The next time you write about health, please try to address these issues.
» on 09.12.09 @ 05:33 PM
San Roque Resident nails it on the head about the dilemma we’re in. The private sector’s *health-care-as-a-commodity* approach has led to squelched competition, price gouging, putting the bottom line above human life, and obscene profiteering by a chosen few who control the lion’s share. Those things hardly ever seem to bother conservatives.
I’ll only add that Larry rarely gets it right, and Wall Street is *never* as simple as it seems. He’s wrong about how many people want a public option, he’s wrong about its effect on the free market. As usual, he merely parrots the corporate line.
» on 09.12.09 @ 11:17 PM
The Welfare disaster, DMV, Parks and rec, Social services,—ACORN support-9 Billion going to socialist crooks—-Our Money???
» on 09.13.09 @ 04:46 PM
“govt. does nothing well” implies that all the things s/he mentions are evidence of govt incompetence, therefore a public option for health care will also be a disaster. At least that’s what I *think* s/he means because s/he is speaking in code instead of coherent thought.

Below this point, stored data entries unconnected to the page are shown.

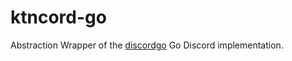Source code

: # ktncord-go
Abstraction Wrapper of the [discordgo](https://github.com/bwmarrin/discordgo) Go Discord implementation.
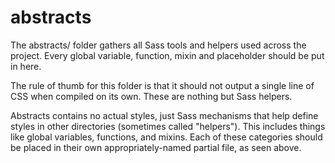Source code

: # abstracts

The abstracts/ folder gathers all Sass tools and helpers used across the project. Every global variable, function, mixin and placeholder should be put in here.

The rule of thumb for this folder is that it should not output a single line of CSS when compiled on its own. These are nothing but Sass helpers.

Abstracts contains no actual styles, just Sass mechanisms that help define styles in other directories (sometimes called "helpers"). This includes things like global variables, functions, and mixins. Each of these categories should be placed in their own appropriately-named partial file, as seen above.
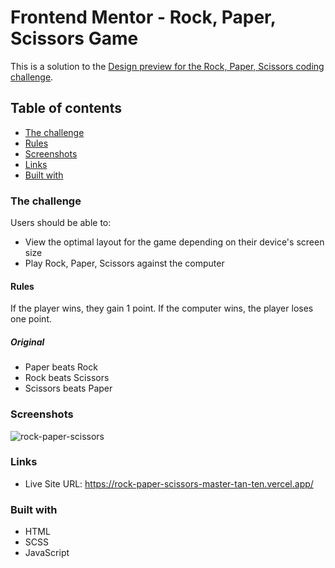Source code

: # Frontend Mentor - Rock, Paper, Scissors Game

This is a solution to the [Design preview for the Rock, Paper, Scissors coding challenge](./design/desktop-preview.jpg).

## Table of contents

- [The challenge](#the-challenge)
- [Rules](#rules)
- [Screenshots](#screenshots)
- [Links](#links)
- [Built with](#built-with)

### The challenge

Users should be able to:

- View the optimal layout for the game depending on their device's screen size
- Play Rock, Paper, Scissors against the computer

#### Rules

If the player wins, they gain 1 point. If the computer wins, the player loses one point.

##### Original

- Paper beats Rock
- Rock beats Scissors
- Scissors beats Paper

### Screenshots

![rock-paper-scissors](https://user-images.githubusercontent.com/11541430/118118096-212eb280-b3f5-11eb-8b0d-7534ea1802ce.png)



### Links

- Live Site URL: https://rock-paper-scissors-master-tan-ten.vercel.app/

### Built with

- HTML
- SCSS
- JavaScript
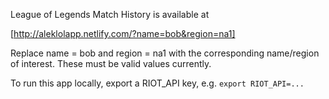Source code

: League of Legends Match History is available at 

[http://aleklolapp.netlify.com/?name=bob&region=na1]

Replace name = bob and region = na1 with the corresponding name/region of interest. These must be valid values currently.

To run this app locally, export a RIOT_API key,
e.g. `export RIOT_API=...`

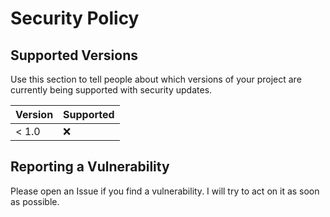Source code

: # Security Policy

## Supported Versions

Use this section to tell people about which versions of your project are
currently being supported with security updates.

| Version | Supported          |
| ------- | ------------------ |
| < 1.0   | :x:                |

## Reporting a Vulnerability

Please open an Issue if you find a vulnerability. I will try to act on it as soon as possible.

In fact, none of the things in his/her list are examples of what s/he thinks they are.
-What exactly is the “welfare disaster”? Do you simply object to the idea of a social safety net? That would explain a lot, but since you don’t really say anything I guess I’m putting words in your mouth. Don’t like it? They try speaking in sentences.
-The DMV is not federal, and is actually run quite efficiently.
-The National Parks System is something that everyone benefits from, and they do an amazing job with hardly any money. Besides, how can you complain about being able to spend a night out in a beautiful place for 20-30 bucks? Or are you just pissed off because you can’t shoot your assault rifle in Yosemite?
-ACORN helped a lot of people and is still helping people in need. Do some research.
-You apparently don’t know what socialism is, so you shouldn’t use big words like that if you don’t know what they mean.
-Even if all the things you mention were examples of government’s incompetence, and if you’d tried you surely could have come up with some real ones, they have nothing to do with health care reform! Try looking at Medicare, Medicaid, and yes even the Veteran’s Admin for good examples of health care systems. They’re not perfect but they work, and most people are satisfied with them.
I may disagree with you about health care reform ideas, but it’s hard to even know what you’re saying if all you do is spit out fractions of sound bites. Your approach is typical of people who don’t try to learn about reality and are complacent to just listen to conservative opiniotainment, thinking it makes them informed. It’s rather sad.